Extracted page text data
-=-=-=-=-
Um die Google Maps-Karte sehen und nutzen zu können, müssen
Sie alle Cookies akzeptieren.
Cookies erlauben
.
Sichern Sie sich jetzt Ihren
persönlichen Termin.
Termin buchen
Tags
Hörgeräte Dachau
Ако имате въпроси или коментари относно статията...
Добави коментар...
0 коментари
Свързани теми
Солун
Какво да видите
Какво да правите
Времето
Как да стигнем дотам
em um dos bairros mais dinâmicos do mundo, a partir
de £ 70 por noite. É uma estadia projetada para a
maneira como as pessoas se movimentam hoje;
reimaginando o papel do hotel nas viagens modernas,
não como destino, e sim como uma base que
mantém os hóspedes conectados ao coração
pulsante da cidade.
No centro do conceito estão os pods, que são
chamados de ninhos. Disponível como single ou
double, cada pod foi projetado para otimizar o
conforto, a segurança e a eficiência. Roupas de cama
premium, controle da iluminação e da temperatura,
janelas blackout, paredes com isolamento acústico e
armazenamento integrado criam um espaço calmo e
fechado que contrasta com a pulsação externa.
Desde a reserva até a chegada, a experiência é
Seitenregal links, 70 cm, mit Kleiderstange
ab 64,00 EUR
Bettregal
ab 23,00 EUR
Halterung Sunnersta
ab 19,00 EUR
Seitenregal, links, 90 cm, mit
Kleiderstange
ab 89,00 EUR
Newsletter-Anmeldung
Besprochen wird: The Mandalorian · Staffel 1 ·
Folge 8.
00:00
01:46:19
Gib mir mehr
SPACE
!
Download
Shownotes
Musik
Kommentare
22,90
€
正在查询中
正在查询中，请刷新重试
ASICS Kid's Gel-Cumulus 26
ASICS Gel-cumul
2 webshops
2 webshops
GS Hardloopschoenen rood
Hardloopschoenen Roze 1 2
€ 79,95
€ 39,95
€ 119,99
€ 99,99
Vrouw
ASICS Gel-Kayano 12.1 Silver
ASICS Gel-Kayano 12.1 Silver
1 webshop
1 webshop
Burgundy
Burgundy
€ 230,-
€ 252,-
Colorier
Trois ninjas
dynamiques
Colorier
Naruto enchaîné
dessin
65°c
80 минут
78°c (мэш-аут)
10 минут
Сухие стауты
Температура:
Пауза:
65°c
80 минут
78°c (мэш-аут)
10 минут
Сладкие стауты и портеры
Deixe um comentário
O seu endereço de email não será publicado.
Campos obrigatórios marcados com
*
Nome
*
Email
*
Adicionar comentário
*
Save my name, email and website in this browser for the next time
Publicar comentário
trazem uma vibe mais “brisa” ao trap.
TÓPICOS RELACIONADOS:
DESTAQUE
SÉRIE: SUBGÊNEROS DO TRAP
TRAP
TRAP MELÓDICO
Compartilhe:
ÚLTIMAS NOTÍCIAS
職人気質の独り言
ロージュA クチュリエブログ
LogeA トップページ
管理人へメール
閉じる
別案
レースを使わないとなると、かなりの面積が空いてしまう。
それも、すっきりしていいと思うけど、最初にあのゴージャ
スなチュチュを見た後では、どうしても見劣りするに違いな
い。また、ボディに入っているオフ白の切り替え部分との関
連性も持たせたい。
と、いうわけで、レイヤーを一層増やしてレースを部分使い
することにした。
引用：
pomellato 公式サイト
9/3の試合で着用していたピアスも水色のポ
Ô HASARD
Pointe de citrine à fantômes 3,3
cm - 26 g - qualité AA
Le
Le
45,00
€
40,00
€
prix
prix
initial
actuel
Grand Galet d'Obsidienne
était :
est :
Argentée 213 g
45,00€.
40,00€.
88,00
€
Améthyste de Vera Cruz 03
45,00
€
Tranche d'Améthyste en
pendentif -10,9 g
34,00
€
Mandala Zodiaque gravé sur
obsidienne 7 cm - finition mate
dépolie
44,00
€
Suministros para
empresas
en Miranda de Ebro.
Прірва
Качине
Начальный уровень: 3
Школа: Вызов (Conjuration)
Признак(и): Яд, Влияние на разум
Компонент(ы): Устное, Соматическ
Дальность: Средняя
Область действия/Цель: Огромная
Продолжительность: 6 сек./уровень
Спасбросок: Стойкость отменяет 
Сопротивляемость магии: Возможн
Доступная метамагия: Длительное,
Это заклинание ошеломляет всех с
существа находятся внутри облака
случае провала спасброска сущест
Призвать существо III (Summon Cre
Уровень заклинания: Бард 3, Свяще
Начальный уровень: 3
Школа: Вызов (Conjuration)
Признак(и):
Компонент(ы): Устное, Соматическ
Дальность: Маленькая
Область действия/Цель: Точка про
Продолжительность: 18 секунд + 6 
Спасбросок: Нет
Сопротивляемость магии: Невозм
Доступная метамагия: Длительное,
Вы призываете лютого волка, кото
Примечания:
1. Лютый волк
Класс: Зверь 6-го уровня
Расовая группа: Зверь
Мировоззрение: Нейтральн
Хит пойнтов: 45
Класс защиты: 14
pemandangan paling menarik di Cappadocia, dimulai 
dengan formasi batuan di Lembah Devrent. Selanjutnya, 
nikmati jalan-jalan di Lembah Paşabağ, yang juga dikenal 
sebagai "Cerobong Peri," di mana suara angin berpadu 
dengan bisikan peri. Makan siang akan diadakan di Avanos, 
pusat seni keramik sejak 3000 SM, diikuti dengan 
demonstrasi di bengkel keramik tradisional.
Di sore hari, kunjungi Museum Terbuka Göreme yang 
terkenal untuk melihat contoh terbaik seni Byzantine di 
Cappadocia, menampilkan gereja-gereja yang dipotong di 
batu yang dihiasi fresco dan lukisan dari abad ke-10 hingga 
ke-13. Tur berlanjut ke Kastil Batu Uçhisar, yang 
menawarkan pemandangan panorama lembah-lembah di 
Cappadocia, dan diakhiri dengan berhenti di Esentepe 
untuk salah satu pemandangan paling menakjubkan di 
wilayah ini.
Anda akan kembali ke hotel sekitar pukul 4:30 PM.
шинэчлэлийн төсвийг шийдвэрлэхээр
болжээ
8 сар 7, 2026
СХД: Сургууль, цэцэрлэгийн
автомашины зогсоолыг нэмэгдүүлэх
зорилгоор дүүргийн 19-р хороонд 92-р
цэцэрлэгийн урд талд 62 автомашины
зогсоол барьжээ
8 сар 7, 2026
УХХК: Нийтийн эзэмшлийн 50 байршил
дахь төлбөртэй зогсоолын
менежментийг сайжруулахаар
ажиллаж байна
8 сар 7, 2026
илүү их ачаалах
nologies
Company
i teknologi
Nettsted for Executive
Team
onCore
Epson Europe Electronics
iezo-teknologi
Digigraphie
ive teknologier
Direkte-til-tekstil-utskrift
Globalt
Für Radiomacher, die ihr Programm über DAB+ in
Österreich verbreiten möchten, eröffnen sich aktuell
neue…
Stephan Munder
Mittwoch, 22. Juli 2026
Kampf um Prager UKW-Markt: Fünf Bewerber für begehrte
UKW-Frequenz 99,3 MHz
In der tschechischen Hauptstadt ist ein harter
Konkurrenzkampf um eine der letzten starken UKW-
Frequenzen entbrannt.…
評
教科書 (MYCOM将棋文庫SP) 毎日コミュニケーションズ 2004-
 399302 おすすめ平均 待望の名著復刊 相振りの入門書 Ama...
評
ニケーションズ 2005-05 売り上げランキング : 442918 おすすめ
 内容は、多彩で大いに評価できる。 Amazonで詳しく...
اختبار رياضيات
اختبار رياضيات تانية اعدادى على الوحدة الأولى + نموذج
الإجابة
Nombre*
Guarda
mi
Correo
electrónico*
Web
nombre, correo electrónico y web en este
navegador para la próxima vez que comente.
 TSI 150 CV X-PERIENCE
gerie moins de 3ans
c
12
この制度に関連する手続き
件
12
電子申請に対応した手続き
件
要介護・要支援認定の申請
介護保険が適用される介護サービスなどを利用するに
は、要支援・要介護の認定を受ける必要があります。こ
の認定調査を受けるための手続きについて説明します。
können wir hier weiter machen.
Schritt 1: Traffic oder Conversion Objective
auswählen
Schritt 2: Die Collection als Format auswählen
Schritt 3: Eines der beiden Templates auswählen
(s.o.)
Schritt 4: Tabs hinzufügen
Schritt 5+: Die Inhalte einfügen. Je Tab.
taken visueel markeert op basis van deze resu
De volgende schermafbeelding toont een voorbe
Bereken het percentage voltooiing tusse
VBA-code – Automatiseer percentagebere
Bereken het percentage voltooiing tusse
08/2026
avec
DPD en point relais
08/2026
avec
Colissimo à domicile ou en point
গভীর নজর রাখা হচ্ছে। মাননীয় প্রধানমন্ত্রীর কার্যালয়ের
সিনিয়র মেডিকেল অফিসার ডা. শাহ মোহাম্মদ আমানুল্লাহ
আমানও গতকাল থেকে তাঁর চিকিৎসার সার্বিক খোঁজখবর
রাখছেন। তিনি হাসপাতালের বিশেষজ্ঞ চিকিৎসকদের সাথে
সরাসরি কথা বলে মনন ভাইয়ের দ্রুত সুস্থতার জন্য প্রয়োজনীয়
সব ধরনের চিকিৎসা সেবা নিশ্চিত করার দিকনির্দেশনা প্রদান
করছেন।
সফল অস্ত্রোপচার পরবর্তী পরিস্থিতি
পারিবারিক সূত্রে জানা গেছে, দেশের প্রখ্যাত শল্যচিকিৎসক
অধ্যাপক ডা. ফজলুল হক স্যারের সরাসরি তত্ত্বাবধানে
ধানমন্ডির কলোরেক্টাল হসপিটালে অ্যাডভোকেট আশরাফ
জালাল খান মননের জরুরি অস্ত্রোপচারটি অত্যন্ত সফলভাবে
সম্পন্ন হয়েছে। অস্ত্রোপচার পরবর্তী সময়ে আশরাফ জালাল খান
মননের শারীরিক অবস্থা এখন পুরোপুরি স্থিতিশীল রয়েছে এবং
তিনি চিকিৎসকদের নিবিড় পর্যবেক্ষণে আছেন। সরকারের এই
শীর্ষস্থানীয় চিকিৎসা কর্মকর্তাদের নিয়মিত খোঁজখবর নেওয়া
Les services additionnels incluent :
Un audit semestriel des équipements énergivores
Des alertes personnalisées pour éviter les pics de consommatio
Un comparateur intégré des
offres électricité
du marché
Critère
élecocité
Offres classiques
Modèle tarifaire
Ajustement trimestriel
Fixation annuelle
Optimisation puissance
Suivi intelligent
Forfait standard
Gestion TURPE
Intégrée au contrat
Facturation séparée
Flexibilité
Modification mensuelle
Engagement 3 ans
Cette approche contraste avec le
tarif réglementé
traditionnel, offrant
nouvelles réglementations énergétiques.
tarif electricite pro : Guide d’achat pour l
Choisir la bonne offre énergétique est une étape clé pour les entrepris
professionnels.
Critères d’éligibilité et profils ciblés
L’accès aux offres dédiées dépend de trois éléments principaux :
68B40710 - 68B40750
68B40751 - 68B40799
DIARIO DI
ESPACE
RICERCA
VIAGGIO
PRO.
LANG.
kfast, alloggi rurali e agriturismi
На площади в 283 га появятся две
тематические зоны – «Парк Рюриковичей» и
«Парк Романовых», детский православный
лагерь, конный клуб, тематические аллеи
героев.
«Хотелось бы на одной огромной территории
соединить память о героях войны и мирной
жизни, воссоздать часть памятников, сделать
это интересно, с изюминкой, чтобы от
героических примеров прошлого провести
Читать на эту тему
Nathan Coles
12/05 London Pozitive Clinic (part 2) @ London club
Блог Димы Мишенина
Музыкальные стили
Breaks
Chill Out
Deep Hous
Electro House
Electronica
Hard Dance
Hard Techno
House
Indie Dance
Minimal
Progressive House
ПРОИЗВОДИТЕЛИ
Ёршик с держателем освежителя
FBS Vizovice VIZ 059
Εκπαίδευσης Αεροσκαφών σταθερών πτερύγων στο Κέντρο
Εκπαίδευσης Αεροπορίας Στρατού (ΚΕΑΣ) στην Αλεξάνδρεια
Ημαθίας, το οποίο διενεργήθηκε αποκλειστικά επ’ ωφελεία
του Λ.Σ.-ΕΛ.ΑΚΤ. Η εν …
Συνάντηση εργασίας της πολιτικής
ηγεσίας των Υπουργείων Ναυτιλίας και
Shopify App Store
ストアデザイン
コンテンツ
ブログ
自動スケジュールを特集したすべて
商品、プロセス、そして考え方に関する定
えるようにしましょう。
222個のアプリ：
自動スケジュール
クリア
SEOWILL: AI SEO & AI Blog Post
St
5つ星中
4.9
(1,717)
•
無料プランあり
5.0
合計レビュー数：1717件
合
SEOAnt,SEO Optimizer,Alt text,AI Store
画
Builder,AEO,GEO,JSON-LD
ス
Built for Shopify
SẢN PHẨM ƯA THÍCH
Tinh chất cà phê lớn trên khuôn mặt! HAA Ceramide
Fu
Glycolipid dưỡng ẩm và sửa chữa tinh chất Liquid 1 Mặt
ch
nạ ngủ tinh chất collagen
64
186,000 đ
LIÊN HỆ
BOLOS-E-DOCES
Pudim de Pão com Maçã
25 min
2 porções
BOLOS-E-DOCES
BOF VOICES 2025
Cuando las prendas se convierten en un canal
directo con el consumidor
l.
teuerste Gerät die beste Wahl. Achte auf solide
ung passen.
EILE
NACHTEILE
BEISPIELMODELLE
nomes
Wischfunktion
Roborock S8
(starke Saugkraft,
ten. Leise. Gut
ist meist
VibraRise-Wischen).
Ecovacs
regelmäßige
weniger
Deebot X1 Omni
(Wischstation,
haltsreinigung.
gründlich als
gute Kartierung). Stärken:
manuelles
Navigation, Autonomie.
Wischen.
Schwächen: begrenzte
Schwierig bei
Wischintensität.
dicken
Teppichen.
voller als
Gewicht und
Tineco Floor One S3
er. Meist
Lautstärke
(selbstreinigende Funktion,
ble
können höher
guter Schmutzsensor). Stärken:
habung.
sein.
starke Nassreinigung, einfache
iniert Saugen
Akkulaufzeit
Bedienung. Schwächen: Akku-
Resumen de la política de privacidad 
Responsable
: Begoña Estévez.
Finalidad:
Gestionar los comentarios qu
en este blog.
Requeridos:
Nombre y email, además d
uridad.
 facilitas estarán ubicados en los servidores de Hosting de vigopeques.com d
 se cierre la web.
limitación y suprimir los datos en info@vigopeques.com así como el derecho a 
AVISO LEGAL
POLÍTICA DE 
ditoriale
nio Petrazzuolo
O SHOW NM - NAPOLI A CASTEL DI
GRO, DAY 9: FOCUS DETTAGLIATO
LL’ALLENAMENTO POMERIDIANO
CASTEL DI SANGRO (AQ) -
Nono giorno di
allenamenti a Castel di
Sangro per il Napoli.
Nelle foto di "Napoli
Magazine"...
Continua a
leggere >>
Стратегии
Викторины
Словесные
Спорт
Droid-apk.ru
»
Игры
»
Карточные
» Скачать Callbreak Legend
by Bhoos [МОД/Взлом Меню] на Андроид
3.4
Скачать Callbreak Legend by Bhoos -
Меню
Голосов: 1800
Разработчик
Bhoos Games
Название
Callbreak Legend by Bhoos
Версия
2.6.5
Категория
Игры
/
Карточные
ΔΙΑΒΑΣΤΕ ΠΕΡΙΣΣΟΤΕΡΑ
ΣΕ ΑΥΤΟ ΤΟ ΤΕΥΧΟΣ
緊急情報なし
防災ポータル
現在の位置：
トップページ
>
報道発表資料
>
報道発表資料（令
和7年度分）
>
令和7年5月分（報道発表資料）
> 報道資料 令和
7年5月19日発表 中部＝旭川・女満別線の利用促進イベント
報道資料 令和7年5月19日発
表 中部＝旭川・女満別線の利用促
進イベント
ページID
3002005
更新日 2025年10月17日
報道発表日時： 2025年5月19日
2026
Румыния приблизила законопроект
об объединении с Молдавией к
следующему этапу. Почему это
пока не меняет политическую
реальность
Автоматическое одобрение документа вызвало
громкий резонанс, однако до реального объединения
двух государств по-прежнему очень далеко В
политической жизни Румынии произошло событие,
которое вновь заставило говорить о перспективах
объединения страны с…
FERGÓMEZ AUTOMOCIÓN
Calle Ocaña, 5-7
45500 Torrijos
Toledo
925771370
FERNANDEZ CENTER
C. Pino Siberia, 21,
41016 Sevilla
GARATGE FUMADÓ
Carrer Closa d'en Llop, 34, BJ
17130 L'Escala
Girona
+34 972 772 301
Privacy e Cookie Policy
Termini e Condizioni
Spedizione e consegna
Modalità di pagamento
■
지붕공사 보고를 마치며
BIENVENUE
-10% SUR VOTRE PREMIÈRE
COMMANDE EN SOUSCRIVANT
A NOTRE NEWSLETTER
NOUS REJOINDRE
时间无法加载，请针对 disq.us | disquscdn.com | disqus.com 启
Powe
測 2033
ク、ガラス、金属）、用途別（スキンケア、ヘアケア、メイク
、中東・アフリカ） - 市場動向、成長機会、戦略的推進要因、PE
-=-=-=-=-
**Task details**
Within the records, how many lines carry the word "yang"? Reply with the figure alone.

**Answer space**
5